Le lait du mot est le nectar qui vient du cœur.

Fragrance

Indistincte prudence,
Quand ploient toutes nos doléances,
Blanche rosée du magnolia,
Au cœur épris, il n’est plus que ton jardin,
Quand butine quelque abeille,
Le suc d’un magistral soleil,
Et que le soir se charge de notre émoi.
Parfois, au vif d’un coquelicot,
Balance fragrance d’un jasmin,
Puis serein, le violon se grise,
D’une euphorisante déclamation vive,
Tandis que fleurissent nos complices et silencieux mots,
Dans chacun de tes profonds regards,
L’amour que je cultive coule à flot.

Chrysalide

Je ne sais quand le souffle chaud
Effleura primesautier la chrysalide.
Peu nous en chaut si le vent déride
Les rumeurs aux permissions affables,
Prolixes, aux lourdeurs insoutenables.
Tandis que le papillon tel un cantique,
Main évasée, danse léger à l’horizon.

Le Héron

Un jour, j’interrogeai muette, le calme héron,
Qui, au milieu de l’eau, semblait irréel.
Je tournais furtif mon regard vers le ciel,
Et l’oiseau s’envola vers une haute branche ;
Sans doute avait-il entendu ma question ?
Son corps blanc avait déchiré ma nuit,
Le silence comme déconfit de spasme,
En mon âme subjuguée, et je découvris
La réponse irénique que son aile avait tracée.
Alors je remerciai ce noble et grand oiseau.
Tels sont les secrets qui nous bouleversent,
Ceux qui font de la vie, la splendeur d’un tableau.
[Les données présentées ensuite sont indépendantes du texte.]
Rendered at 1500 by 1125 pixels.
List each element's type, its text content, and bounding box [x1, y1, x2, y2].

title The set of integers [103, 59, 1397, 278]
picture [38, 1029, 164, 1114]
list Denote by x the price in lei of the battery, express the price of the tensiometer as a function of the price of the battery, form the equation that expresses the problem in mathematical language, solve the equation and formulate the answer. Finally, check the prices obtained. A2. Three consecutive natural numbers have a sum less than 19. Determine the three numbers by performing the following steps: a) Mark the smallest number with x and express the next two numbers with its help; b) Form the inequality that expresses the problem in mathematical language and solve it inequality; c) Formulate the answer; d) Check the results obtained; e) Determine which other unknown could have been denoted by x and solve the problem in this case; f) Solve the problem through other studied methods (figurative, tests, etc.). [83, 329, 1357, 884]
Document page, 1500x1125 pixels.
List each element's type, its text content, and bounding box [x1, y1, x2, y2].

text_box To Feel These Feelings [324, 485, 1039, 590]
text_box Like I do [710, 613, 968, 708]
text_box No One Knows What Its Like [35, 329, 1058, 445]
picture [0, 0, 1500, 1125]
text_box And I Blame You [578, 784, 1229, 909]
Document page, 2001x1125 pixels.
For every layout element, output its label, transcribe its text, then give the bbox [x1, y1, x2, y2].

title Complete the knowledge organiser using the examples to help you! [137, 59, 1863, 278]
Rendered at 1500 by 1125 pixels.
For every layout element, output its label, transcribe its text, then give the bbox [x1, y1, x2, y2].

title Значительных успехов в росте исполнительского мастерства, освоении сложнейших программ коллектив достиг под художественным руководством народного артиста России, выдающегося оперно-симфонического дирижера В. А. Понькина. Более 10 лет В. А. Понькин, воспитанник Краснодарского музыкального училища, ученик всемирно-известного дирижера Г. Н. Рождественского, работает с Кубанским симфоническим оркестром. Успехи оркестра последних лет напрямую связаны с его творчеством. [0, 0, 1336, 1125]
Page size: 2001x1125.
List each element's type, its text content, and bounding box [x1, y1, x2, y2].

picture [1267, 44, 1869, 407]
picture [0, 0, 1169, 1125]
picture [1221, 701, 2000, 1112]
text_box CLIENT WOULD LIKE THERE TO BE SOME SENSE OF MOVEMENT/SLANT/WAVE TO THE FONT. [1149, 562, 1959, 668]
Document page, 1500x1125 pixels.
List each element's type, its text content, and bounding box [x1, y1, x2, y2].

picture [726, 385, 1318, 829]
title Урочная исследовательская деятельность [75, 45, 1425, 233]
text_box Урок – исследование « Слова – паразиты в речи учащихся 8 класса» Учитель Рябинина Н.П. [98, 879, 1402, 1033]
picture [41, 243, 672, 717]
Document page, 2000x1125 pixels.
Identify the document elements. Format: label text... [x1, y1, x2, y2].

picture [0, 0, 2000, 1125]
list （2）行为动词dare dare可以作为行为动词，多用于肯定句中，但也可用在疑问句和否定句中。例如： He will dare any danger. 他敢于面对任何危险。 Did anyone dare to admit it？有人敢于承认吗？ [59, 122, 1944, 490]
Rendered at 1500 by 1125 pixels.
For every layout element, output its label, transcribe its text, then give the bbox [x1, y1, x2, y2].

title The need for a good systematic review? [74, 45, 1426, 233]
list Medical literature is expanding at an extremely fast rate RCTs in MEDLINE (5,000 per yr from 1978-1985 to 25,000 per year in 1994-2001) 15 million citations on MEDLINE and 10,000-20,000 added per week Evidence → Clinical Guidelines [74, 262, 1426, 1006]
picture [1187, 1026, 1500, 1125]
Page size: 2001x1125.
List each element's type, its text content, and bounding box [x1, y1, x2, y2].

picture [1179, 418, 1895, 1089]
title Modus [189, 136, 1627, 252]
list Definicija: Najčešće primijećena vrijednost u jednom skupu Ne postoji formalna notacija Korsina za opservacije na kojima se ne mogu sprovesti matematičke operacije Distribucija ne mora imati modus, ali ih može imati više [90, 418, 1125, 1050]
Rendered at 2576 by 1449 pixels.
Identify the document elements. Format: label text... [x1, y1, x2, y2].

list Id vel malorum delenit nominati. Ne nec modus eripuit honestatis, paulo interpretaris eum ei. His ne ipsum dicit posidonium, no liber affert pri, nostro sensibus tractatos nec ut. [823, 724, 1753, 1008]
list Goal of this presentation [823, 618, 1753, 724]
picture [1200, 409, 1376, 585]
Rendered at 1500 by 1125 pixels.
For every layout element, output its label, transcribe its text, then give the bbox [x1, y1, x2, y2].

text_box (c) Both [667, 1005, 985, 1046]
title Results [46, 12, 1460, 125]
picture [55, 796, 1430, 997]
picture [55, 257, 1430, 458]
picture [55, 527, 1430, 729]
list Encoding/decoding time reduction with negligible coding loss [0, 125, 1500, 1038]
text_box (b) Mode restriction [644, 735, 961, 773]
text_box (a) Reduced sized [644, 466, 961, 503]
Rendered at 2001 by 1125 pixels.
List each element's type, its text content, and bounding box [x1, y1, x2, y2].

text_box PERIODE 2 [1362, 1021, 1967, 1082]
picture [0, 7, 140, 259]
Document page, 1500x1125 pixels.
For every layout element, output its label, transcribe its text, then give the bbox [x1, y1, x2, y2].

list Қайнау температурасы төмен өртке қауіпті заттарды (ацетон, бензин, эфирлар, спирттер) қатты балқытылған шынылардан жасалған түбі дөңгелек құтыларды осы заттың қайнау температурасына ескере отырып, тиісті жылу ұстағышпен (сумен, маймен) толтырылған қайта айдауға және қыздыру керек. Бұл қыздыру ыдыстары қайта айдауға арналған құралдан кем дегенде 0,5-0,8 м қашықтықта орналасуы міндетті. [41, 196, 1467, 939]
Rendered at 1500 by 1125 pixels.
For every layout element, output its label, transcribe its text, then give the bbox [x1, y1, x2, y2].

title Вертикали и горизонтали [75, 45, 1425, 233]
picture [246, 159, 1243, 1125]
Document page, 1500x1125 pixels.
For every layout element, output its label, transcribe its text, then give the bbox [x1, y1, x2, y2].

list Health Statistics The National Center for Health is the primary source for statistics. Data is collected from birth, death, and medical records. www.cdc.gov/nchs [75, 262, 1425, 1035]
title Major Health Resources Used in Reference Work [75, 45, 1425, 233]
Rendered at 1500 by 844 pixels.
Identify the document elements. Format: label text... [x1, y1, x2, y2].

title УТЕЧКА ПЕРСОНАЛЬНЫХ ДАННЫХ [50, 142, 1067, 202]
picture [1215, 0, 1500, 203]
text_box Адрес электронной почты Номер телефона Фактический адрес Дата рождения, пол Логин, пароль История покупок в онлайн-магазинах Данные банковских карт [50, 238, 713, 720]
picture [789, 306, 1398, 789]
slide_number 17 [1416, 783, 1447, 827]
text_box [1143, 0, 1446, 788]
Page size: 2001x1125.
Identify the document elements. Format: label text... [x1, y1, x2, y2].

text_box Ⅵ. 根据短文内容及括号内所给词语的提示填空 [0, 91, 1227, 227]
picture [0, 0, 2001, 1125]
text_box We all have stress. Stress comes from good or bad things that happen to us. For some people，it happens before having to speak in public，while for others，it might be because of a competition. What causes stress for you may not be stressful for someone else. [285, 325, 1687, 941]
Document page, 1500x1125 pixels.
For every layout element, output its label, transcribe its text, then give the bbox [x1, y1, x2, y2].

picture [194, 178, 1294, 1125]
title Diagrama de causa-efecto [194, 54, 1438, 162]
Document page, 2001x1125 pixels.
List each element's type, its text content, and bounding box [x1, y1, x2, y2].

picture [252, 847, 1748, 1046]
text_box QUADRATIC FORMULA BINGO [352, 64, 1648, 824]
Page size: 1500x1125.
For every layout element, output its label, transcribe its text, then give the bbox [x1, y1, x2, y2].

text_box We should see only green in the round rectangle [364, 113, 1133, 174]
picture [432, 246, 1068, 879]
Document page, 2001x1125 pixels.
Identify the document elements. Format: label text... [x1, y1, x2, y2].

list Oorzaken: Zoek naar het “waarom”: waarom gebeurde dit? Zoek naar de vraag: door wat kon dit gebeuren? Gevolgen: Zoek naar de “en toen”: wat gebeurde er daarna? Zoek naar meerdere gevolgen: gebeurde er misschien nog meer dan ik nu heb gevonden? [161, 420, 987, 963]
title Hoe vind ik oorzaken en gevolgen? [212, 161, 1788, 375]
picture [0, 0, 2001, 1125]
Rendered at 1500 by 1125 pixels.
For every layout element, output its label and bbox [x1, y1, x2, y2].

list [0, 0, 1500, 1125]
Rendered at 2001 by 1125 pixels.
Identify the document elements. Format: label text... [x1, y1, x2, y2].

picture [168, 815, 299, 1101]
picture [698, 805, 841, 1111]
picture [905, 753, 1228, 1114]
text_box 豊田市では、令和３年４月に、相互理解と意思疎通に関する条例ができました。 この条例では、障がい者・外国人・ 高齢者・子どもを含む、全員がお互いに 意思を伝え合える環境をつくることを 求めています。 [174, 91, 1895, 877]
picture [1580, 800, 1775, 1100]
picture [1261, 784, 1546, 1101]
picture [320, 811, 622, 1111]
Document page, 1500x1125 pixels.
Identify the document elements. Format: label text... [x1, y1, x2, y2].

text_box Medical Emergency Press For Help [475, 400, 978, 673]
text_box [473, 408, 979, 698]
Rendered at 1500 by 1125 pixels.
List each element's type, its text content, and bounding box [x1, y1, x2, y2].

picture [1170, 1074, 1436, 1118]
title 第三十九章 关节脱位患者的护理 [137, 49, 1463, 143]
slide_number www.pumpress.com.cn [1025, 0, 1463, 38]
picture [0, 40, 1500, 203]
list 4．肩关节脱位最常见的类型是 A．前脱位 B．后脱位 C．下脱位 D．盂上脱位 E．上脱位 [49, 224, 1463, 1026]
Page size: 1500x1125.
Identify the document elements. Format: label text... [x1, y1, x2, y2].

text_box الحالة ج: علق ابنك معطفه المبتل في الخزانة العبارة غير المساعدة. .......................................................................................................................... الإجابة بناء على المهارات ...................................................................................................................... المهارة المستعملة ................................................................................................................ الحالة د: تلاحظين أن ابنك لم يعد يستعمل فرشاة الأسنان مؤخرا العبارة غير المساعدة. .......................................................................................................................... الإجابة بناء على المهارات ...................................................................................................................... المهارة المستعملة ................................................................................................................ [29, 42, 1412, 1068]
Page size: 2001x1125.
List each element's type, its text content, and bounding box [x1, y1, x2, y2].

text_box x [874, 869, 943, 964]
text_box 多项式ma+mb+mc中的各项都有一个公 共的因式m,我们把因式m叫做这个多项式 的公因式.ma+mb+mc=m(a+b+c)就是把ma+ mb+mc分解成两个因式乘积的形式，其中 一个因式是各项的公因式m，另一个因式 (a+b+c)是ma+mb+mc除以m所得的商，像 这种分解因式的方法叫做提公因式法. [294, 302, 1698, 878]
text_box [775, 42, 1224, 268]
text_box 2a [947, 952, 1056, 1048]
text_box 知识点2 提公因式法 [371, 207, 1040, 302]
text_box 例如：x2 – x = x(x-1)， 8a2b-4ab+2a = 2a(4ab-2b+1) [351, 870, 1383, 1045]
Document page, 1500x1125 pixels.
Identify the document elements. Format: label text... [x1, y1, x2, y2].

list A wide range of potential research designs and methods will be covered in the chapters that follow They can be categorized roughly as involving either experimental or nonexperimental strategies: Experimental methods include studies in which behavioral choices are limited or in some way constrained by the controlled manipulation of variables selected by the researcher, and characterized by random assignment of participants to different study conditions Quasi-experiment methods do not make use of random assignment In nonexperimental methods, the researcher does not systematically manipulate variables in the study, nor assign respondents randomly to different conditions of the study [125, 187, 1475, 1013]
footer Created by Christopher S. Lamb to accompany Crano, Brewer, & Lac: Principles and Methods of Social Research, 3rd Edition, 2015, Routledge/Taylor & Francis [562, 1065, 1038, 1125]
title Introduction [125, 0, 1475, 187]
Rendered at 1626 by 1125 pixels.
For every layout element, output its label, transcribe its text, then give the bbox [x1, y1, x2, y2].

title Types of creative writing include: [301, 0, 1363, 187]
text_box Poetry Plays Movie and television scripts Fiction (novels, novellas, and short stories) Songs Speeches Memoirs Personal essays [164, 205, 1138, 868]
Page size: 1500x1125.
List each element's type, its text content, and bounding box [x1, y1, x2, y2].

Image : Héron Gravure by Mikio Watanabe, 2012

Fragilité

Fragilité du faon aux yeux humides,
Votre voix qui frémit dans le creux
Des charmilles, homme des rocailles,
Vos longs cheveux flottants qu’illuminent
Les frondaisons et le bruissement généreux,
Du cœur perdu dans les moindres détails
D’un univers à peine éclos et qui pourtant nous domine.

Pétale

Durablement éploré, léger, tel un velours consacré,
L’encre carmin des sous-bois, au pâturage sensible,
Assiégé des fragrances irisées et de toute beauté,
L’aile rubis d’un pétale ostensible,
Aux nervures d’un cycle que l’on a tant désiré,
Tel est le propos que soulève le vent incompressible,
Tout le long du jour, alors que le carmin enfiévré,
S’épanche de cambrure fragile et miscible,
Par les échancrures d’un voleté insaturé ;
Le poète erre sans feindre le mot submersible,
D’au loin, un coquelicot sur ma table, s’est posé.